The number one fear in retirement is simple: running out of money.
If I earned a nickel for every time I face the “do I have enough money to retire” question, I would have a continuous stream of annual income that would make a multi-level marketing executive blush. The answer to the money question depends on several specific factors, and if I could answer that question for you in one column, every financial advisor would be out of a job. That question is for your advisor to discuss with you one on one, after they know all of the pertinent facts.
After the economic fears have been addressed, there are other aspects of retirement that can be both scary, and very daunting. Everyone knows to worry about the money as they approach retirement, but very few take the time to consider the following:
WHERE TO LIVE
The assumption is that the retired couple will remain in the same home throughout retirement. Upon further inspection though, after asking the question, I often hear about plans to move closer to grandchildren or possibly purchase a mountain home. No matter what the future holds, any decision regarding houses will have financial impact, either positive or negative, and should be considered carefully with your advisor.
Questions to consider: Can you afford that mountain home? Would you pay cash or have a mortgage? If you borrow, how would you structure your mortgage? If you sell your house, what are the tax implications and how will the funds be managed afterwards? How does the cost of living in Greenwich, CT compare to Fort Mill, SC and what adjustments need to be made to make sure your financial plan is not derailed?
Usually the largest component of a retiree’s living expense is healthcare. This needs to be addressed BEFORE reaching retirement age. School yourself on potential options for coverage, as well as the advantages and disadvantages of Medicare. Also, if you spent your working years “busting your hump” for a large employer, know what options they offer for retired workers – it is sometimes possible to negotiate healthcare into an early retirement package. Think of it as taking less up front money in exchange for your old company paying all of your doctor bills.

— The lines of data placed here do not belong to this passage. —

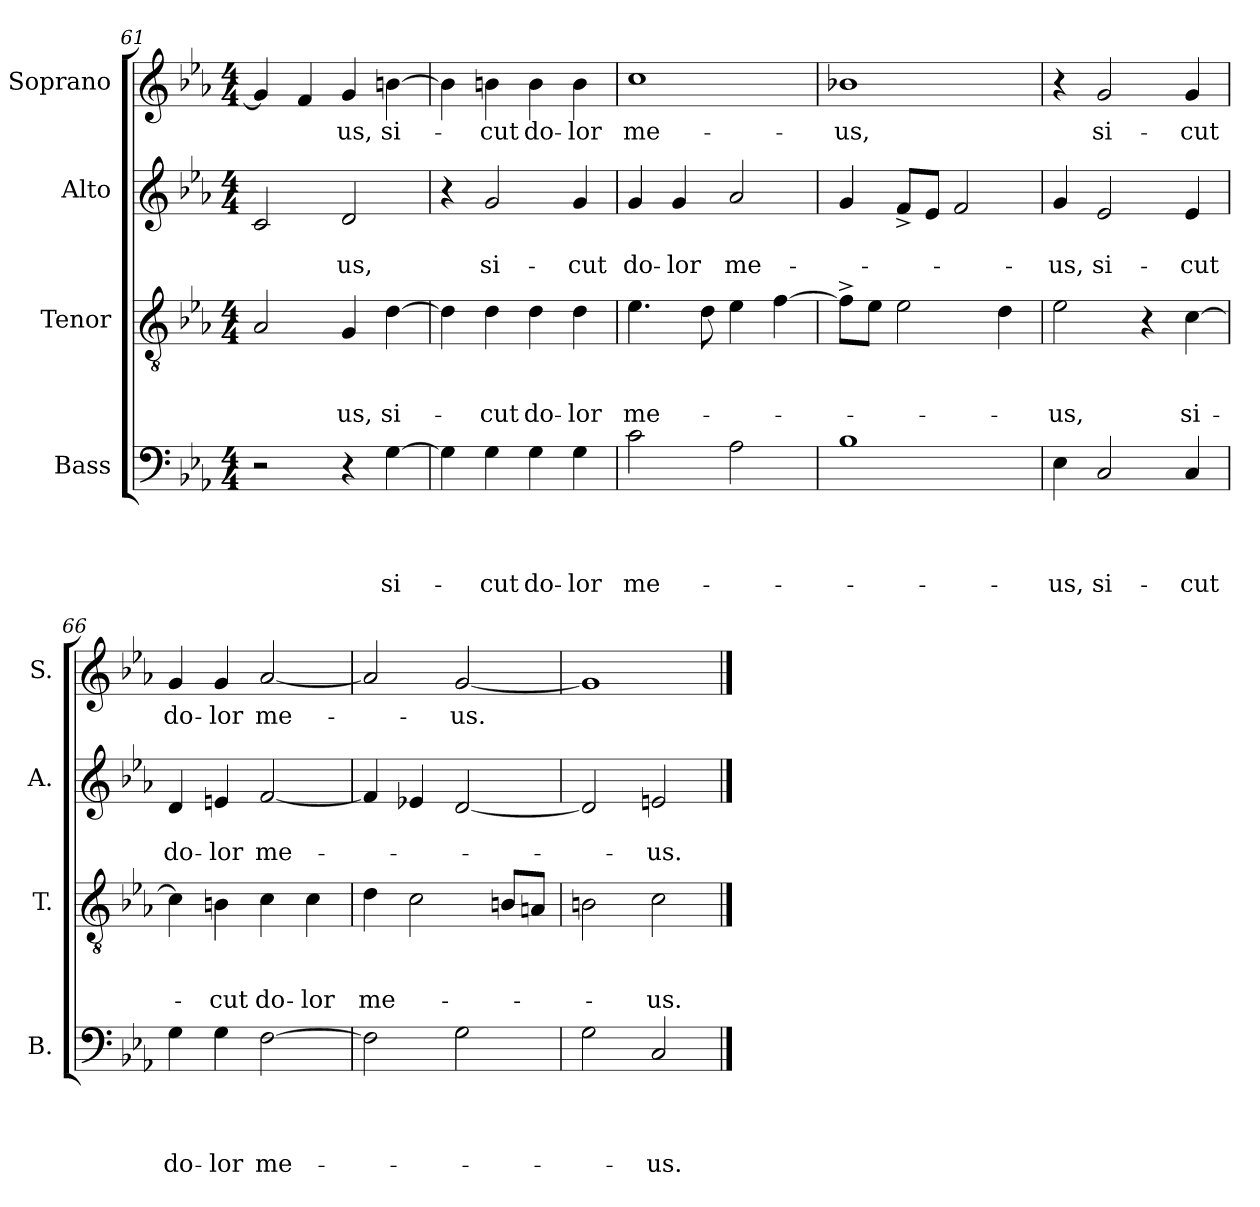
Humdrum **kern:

**kern	**text	**text	**text	**text	**kern	**text	**text	**text	**kern	**text	**text	**kern	**text
*part4	*part4	*part4	*part4	*part4	*part3	*part3	*part3	*part3	*part2	*part2	*part2	*part1	*part1
*staff4	*staff4	*staff4	*staff4	*staff4	*staff3	*staff3	*staff3	*staff3	*staff2	*staff2	*staff2	*staff1	*staff1
*I"Bass	*	*	*	*	*I"Tenor	*	*	*	*I"Alto	*	*	*I"Soprano	*
*I'B.	*	*	*	*	*I'T.	*	*	*	*I'A.	*	*	*I'S.	*
*clefF4	*	*	*	*	*clefGv2	*	*	*	*clefG2	*	*	*clefG2	*
*k[b-e-a-]	*	*	*	*	*k[b-e-a-]	*	*	*	*k[b-e-a-]	*	*	*k[b-e-a-]	*
*E-:	*	*	*	*	*E-:	*	*	*	*E-:	*	*	*E-:	*
*M4/4	*	*	*	*	*M4/4	*	*	*	*M4/4	*	*	*M4/4	*
=61	=61	=61	=61	=61	=61	=61	=61	=61	=61	=61	=61	=61	=61
2r	.	.	.	.	2A-/	.	.	.	2c/	.	.	4g/]	.
.	.	.	.	.	.	.	.	.	.	.	.	4f/	.
!	!	!	!	!	!	!	!	!LO:LY:b	!	!	!LO:LY:b	!	!LO:LY:b
4r	.	.	.	.	4G/	.	.	-us,	2d/	.	-us,	4g/	-us,
!	!	!	!	!LO:LY:b	!	!	!	!LO:LY:b	!	!	!	!	!LO:LY:b
[<4G\	.	.	.	si-	[<4d\	.	.	si-	.	.	.	[<4bn\	si-
!!LO:LB:g=z
=62	=62	=62	=62	=62	=62	=62	=62	=62	=62	=62	=62	=62	=62
4G\]	.	.	.	.	4d\]	.	.	.	4r	.	.	4bni\]	.
!	!	!	!	!LO:LY:b	!	!	!	!LO:LY:b	!	!	!LO:LY:b	!	!LO:LY:b
4G\	.	.	.	-cut	4d\	.	.	-cut	2g/	.	si-	4bn\	-cut
!	!	!	!	!LO:LY:b	!	!	!	!LO:LY:b	!	!	!	!	!LO:LY:b
4G\	.	.	.	do-	4d\	.	.	do-	.	.	.	4b\	do-
!	!	!	!	!LO:LY:b:rj	!	!	!	!LO:LY:b:rj	!	!	!LO:LY:b	!	!LO:LY:b:rj
4G\	.	.	.	-lor	4d\	.	.	-lor	4g/	.	-cut	4b\	-lor
=63	=63	=63	=63	=63	=63	=63	=63	=63	=63	=63	=63	=63	=63
!	!	!	!	!LO:LY:b	!	!	!	!LO:LY:b	!	!	!LO:LY:b	!	!LO:LY:b
2c\	.	.	.	me-	4.e-\	.	.	me-	4g/	.	do-	1cc	me-
!	!	!	!	!	!	!	!	!	!	!	!LO:LY:b:rj	!	!
.	.	.	.	.	.	.	.	.	4g/	.	-lor	.	.
.	.	.	.	.	8d\	.	.	.	.	.	.	.	.
!	!	!	!	!	!	!	!	!	!	!	!LO:LY:b	!	!
2A-\	.	.	.	.	4e-\	.	.	.	2a-/	.	me-	.	.
.	.	.	.	.	[>4f\	.	.	.	.	.	.	.	.
=64	=64	=64	=64	=64	=64	=64	=64	=64	=64	=64	=64	=64	=64
!	!	!	!	!	!	!	!	!	!	!	!	!	!LO:LY:b
1B-	.	.	.	.	8f^>\L]	.	.	.	4g/	.	.	1b-X	-us,
.	.	.	.	.	8e-\J	.	.	.	.	.	.	.	.
.	.	.	.	.	2e-\	.	.	.	8f^</L	.	.	.	.
.	.	.	.	.	.	.	.	.	8e-/J	.	.	.	.
.	.	.	.	.	.	.	.	.	2f/	.	.	.	.
.	.	.	.	.	4d\	.	.	.	.	.	.	.	.
=65	=65	=65	=65	=65	=65	=65	=65	=65	=65	=65	=65	=65	=65
!	!	!	!	!LO:LY:b	!	!	!	!LO:LY:b	!	!	!LO:LY:b	!	!
4E-\	.	.	.	-us,	2e-\	.	.	-us,	4g/	.	-us,	4r	.
!	!	!	!	!LO:LY:b	!	!	!	!	!	!	!LO:LY:b	!	!LO:LY:b
2C/	.	.	.	si-	.	.	.	.	2e-/	.	si-	2g/	si-
.	.	.	.	.	4r	.	.	.	.	.	.	.	.
!	!	!	!	!LO:LY:b	!	!	!	!LO:LY:b	!	!	!LO:LY:b	!	!LO:LY:b
4C/	.	.	.	-cut	[>4c\	.	.	si-	4e-/	.	-cut	4g/	-cut
=66	=66	=66	=66	=66	=66	=66	=66	=66	=66	=66	=66	=66	=66
!	!	!	!	!LO:LY:b	!	!	!	!	!	!	!LO:LY:b	!	!LO:LY:b
4G\	.	.	.	do-	4c\]	.	.	.	4d/	.	do-	4g/	do-
!	!	!	!	!LO:LY:b:rj	!	!	!	!LO:LY:b	!	!	!LO:LY:b:rj	!	!LO:LY:b:rj
4G\	.	.	.	-lor	4Bn\	.	.	-cut	4en/	.	-lor	4g/	-lor
!	!	!	!	!LO:LY:b	!	!	!	!LO:LY:b	!	!	!LO:LY:b	!	!LO:LY:b
[>2F\	.	.	.	me-	4c\	.	.	do-	[<2f/	.	me-	[<2a-/	me-
!	!	!	!	!	!	!	!	!LO:LY:b:rj	!	!	!	!	!
.	.	.	.	.	4c\	.	.	-lor	.	.	.	.	.
=67	=67	=67	=67	=67	=67	=67	=67	=67	=67	=67	=67	=67	=67
!	!	!	!	!	!	!	!	!LO:LY:b	!	!	!	!	!
2F\]	.	.	.	.	4d\	.	.	me-	4f/]	.	.	2a-/]	.
.	.	.	.	.	2c\	.	.	.	4e-X/	.	.	.	.
!	!	!	!	!	!	!	!	!	!	!	!	!	!LO:LY:b
2G\	.	.	.	.	.	.	.	.	[<2d/	.	.	[<2g/	-us.
.	.	.	.	.	8Bn/L	.	.	.	.	.	.	.	.
.	.	.	.	.	8An/J	.	.	.	.	.	.	.	.
=68	=68	=68	=68	=68	=68	=68	=68	=68	=68	=68	=68	=68	=68
2G\	.	.	.	.	2Bn\	.	.	.	2d/]	.	.	1g]	.
!	!	!	!	!LO:LY:b	!	!	!	!LO:LY:b	!	!	!LO:LY:b	!	!
2C/	.	.	.	-us.	2c\	.	.	-us.	2en/	.	-us.	.	.
==	==	==	==	==	==	==	==	==	==	==	==	==	==
*-	*-	*-	*-	*-	*-	*-	*-	*-	*-	*-	*-	*-	*-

Questions to consider: Does a long term care policy make sense? What are your biggest genetic health risks? What will be your healthcare costs in retirement? What medications are you currently taking and are there generics available?
ADOPT A HOBBY
What is the one thing that you have always wanted to do, but never had the chance? Opportunity approaches your door to knock once you are fully retired. In the words of Nike: just do it. Many times a non-working spouse can get territorial once the other spouse retires. There is an extra person at home, and that can create animosity, at least initially. My father says “familiarity breeds contempt” and he is a wise man that has been happily retired for 15 years. Start a small business, take up golf, take a solo road trip…..anything, just get out of the house!

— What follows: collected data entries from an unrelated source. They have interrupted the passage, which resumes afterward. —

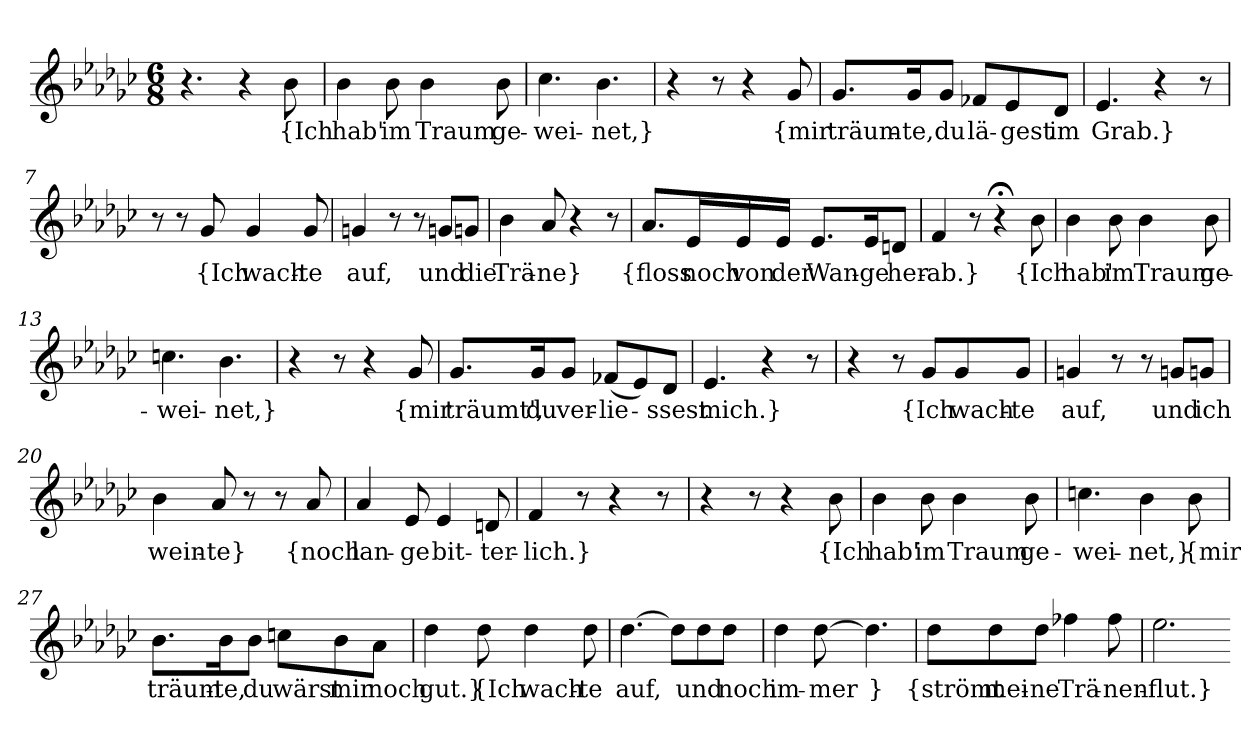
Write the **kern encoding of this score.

**kern	**text
*part1	*part1
*staff1	*staff1
*clefG2	*
*k[b-e-a-d-g-c-]	*
*M6/8	*
=	=
4.r	.
4r	.
8b-	{Ich
=1	=1
4b-	hab'
8b-	im
4b-	Traum
8b-	ge-
=2	=2
4.cc-	-wei-
4.b-	-net,}
=4	=4
4r	.
8r	.
4r	.
8g-	{mir
=5	=5
8.g-/L	träum-
16g-/K	-te,
8g-/J	du
8f-X/L	lä-
8e-/	-gest
8d-/J	im
=6	=6
4.e-	Grab.}
4r	.
8r	.
=7	=7
8r	.
8r	.
8g-	{Ich
4g-	wach-
8g-	-te
=8	=8
4gn	auf,
8r	.
8r	.
8gn/L	und
8gn/J	die
=9	=9
4b-	Trä-
8a-	-ne}
4r	.
8r	.
=10	=10
8.a-/L	{floss
16e-/L	noch
16e-/	von
16e-/JJ	der
8.e-/L	Wan-
16e-/K	-ge
8dn/J	her-
=11	=11
4f	-ab.}
8r	.
4r;<	.
8b-	{Ich
=12	=12
4b-	hab'
8b-	im
4b-	Traum
8b-	ge-
=13	=13
4.ccn	-wei-
4.b-	-net,}
=15	=15
4r	.
8r	.
4r	.
8g-	{mir
=16	=16
8.g-/L	träumt',
16g-/K	du
8g-/J	ver-
(8f-X/L	-lie-
8e-/)	.
8d-/J	-ssest
=17	=17
4.e-	mich.}
4r	.
8r	.
=18	=18
4r	.
8r	.
8g-/L	{Ich
8g-/	wach-
8g-/J	-te
=19	=19
4gn	auf,
8r	.
8r	.
8gn/L	und
8gn/J	ich
=20	=20
4b-	wein-
8a-	-te}
8r	.
8r	.
8a-	{noch
=21	=21
4a-	lan-
8e-	-ge
4e-	bit-
8dn	-ter-
=22	=22
4f	-lich.}
8r	.
4r	.
8r	.
=24	=24
4r	.
8r	.
4r	.
8b-	{Ich
=25	=25
4b-	hab'
8b-	im
4b-	Traum
8b-	ge-
=26	=26
4.ccn	-wei-
4b-	-net,}
8b-	{mir
=27	=27
8.b-\L	träum-
16b-\K	-te,
8b-\J	du
8ccn\L	wärst
8b-\	mir
8a-\J	noch
=28	=28
4dd-	gut.}
8dd-	{Ich
4dd-	wach-
8dd-	-te
=29	=29
[4.dd-	auf,
8dd-\L]	.
8dd-\	und
8dd-\J	noch
=30	=30
4dd-	im-
[8dd-	-mer
4.dd-]	}
=31	=31
8dd-\L	{strömt
8dd-\	mei-
8dd-\J	-ne
4ff-X	Trä-
8ff-	-nen-
=32	=32
2.ee-	-flut.}
=-	=-
*-	*-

Questions to consider: What current hobby would you like to improve (i.e.…golf)? Would your new hobby be something you could do with your spouse, or would you prefer to go it alone? What kinds of dollars would be required to delve into this new hobby and can you afford it?
PLAN YOUR ESTATE
Most retirees have a basic will, and for some, that might be enough. However, now that you are retired you have the time to sit down with an estate planning attorney and dictate exactly how you want your family’s assets to be divided. It will cost you some money, but in many cases, could also save you thousands. If you and your spouse do not decide who to leave your million to, the probate court will happily divide it up as they see fit.
Questions to consider: Do you have a will? When was the last time your estate plan was updated? What is your peace of mind worth to you? Do you have potential heirs that you wish to exclude from your estate? Who will be your power of attorney if you become mentally incapable of making decisions?
MIX AND MINGLE
Please do not forget to have a social life. You’re retired, not dead. Maybe this involves joining a regular card game, or inviting neighbors over to form a dinner club. Some people like to travel with other retirees, while others prefer to spend every spare second with their grandchildren. The point is, you have worked your entire life so that you can do what you want to do, so don’t waste your time.
Questions to consider: Would you like to join a poker/spades/hearts/bridge club? Who are your best friends and what activities are they interested in? If taking a group trip, would you prefer airline travel or driving? What will those potential trips cost and does that number fit into your budget?
I am not advocating choosing a coffin and pre-paying a funeral home. If you own such an establishment, feel free to hate me, but I am not a believer in that whole process. What I am referring to here is to spell out in writing how you want your funeral to proceed. There are not many things worse than grieving loved ones wrestling over “how Dad would have wanted it.” Do not put them in that spot.
Questions to consider: Who will preach your funeral? Where will it be held? What music, if any, would you like played? Are you a proper burial type or a cremation type? Approximately how much money will your ideal funeral cost and have proper funds been set aside?
Obviously, there are hundreds of other decisions that arise when considering retirement, but these are some of the most problematic ones that I have come across. The important thing is to begin to consider these topics – a decision does not have to be made today. However, if you procrastinate on these things, you will likely be faced with some post retirement headaches. Once retired, you have all of the free time you have coveted for years, but don’t waste that time negotiating the boring stuff.